Sep 2 2016
Yes, you come to the Chicago Jazz Festival for the music. But the festival is much more than that. It has roots in the City of Chicago as much as the City branches out to become a part of the festival, too. They are interwoven into the same entity, and it’s one reason why I love to head way out to the back of the lawn area and see and hear both at the same time.
It looks like this…
Those musicians you see off in the distance are Orbert Davis and his ensemble.
Davis, this year’s festival artist-in-residence, performed his new commission “Soul Migration,” giving sonic form to the motion of six million African Americans leaving the South behind and, some, making Chicago their new home.
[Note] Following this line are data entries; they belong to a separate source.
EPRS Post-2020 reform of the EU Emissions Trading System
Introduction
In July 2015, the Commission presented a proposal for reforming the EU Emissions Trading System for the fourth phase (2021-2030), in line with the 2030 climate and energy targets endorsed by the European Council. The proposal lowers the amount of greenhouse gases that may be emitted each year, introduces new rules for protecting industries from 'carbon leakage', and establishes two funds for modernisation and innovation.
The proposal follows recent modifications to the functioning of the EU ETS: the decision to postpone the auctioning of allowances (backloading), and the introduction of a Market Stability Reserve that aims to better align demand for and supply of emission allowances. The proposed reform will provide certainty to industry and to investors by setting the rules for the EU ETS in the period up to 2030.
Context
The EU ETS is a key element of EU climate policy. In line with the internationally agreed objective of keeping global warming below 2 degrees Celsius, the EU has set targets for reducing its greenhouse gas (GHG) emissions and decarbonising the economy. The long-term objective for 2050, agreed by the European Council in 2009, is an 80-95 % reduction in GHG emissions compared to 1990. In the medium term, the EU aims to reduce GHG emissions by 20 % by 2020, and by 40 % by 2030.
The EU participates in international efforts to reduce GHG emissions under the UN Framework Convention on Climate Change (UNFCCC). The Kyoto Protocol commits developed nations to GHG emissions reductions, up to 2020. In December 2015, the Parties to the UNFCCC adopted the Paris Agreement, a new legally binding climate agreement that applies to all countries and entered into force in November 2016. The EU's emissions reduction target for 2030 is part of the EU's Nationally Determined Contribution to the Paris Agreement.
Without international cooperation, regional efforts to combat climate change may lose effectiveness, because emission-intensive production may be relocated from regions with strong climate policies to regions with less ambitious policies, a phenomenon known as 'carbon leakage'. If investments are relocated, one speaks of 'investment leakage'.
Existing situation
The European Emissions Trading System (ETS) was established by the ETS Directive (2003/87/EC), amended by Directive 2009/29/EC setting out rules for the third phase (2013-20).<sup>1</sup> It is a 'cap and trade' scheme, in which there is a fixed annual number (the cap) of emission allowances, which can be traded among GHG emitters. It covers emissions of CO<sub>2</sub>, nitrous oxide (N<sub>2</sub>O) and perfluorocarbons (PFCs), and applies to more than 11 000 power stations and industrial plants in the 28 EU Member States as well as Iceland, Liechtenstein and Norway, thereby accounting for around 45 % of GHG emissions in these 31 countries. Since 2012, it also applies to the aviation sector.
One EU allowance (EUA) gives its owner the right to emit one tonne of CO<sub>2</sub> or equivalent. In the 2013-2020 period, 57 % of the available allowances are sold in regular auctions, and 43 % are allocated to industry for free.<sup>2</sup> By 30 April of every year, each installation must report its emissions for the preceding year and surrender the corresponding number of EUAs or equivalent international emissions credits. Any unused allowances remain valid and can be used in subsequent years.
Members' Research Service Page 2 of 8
And of everything they carried to a new place, music was one. Davis’s sprawling work holds hands with Natalie Moore’s “The South Side: A Portrait of Chicago & American Segregation” and Timuel Black’s “Bridges of Memory,” two books that hit the same theme.
This isn’t the first time Davis has managed to encapsulate the sense of a City through the lens of an event. His 2011 release DuSable to Obama: Chicago’s Black Metropolis is a captivating portrayal of the City through the timeline of its music up to the event of President Obama’s inauguration. It’s the kind of thing that incites the act of revisiting memories while etching new ones into the music of today.
Davis’s piece didn’t sit still. It hit any number of sounds, from contemporary fusion to straight-ahead old-school and new, to spoken word and deep into the melting pot of all those forms of expression as one. There was a moment, when vibraphonist Joel Ross was a voice all alone in the room, tranquil but resonating powerfully, and it was not difficult to imagine a person new to Chicago, behind them a terrible ordeal and ahead an uncertain future, as they sit in their windowsill and look out over the city as the first winter snow begins to fall, lightly, hypnotically, bringing a hush across the neighborhood. That’s what I’m going to remember of this performance.
With the sun still making its ascent, I strolled into Millennium Park. This was happening earlier than I’d intended. But when I realized I had forgotten to stock the hotel room with Irish Cream to go with my morning coffee, off I went into the City to resolve that tragic situation. God bless Chicago and it’s greasy spoon diners that serve alcohol at all hours. So, after my morning coffee and some chorizo & eggs, I decided to head up to the park and walk around. Grant Park is now Millennium Park, and all the open fields and train yards I recall from my teenage years have been replaced with a giant silver bean and climbing walls and lots of beautiful gardens, and so I have lots of exploring to do. But then I hear the sound of horns and saxophones coming from Pritzker Pavilion, and there is no feeling quite like walking into a park in the morning and being greeted by the sound of lovely harmonies. I headed on over, no expectations, but thinking I’d sit for a minute before my park adventure began. It was a large ensemble getting in some practice. I figure, hell, I’ll get up close to the stage and take a couple photos, maybe tweet ’em out or something. I zoom in on two of the musicians who are working through their parts, and that’s when I realize, good god, that’s Ron Miles and Curtis Fowlkes I’m looking at.
I’m gonna spare you a very long-winded, long-form piece about my love for the Bill Frisell album Quartet, but both Miles and Fowlkes round out half of the quartet that created that album… so, I’m a little starstruck at this point. That’s when this lady steps into the frame, obstructing my shot, and I’m thinking, c’mon lady, get out of the way… I’m trying to take a couple photos of two of my favorite musicians. “Lady,” as it turns out, is Carla Bley, and that’s when I realized I’m watching the Liberation Music Orchestra warm up for the evening’s show.
This is what they sounded like…
I never got to go on my Millennium Park adventure, which is a disappointment pretty easy to ignore when I had the best morning ever listening to the LMO “practice,” which, in a way, made it even better. Hearing the false starts and the interrupted takes, it made it much easier to live in the moment of the music, to realize that the beautiful music I’m hearing could truly end in the very next second, and that the reliance on a song having a certain, expected duration is something that can’t, in fact, be relied upon and there’s no way to let your guard down. It was a nice reminder of one way that live music can perform magic in ways that albums never can, that fascination of the unfinished, of the beauty in flaws.
It wasn’t long before I had to head over to the Von Freeman pavilion for the James Saunders Proyecto Libre show.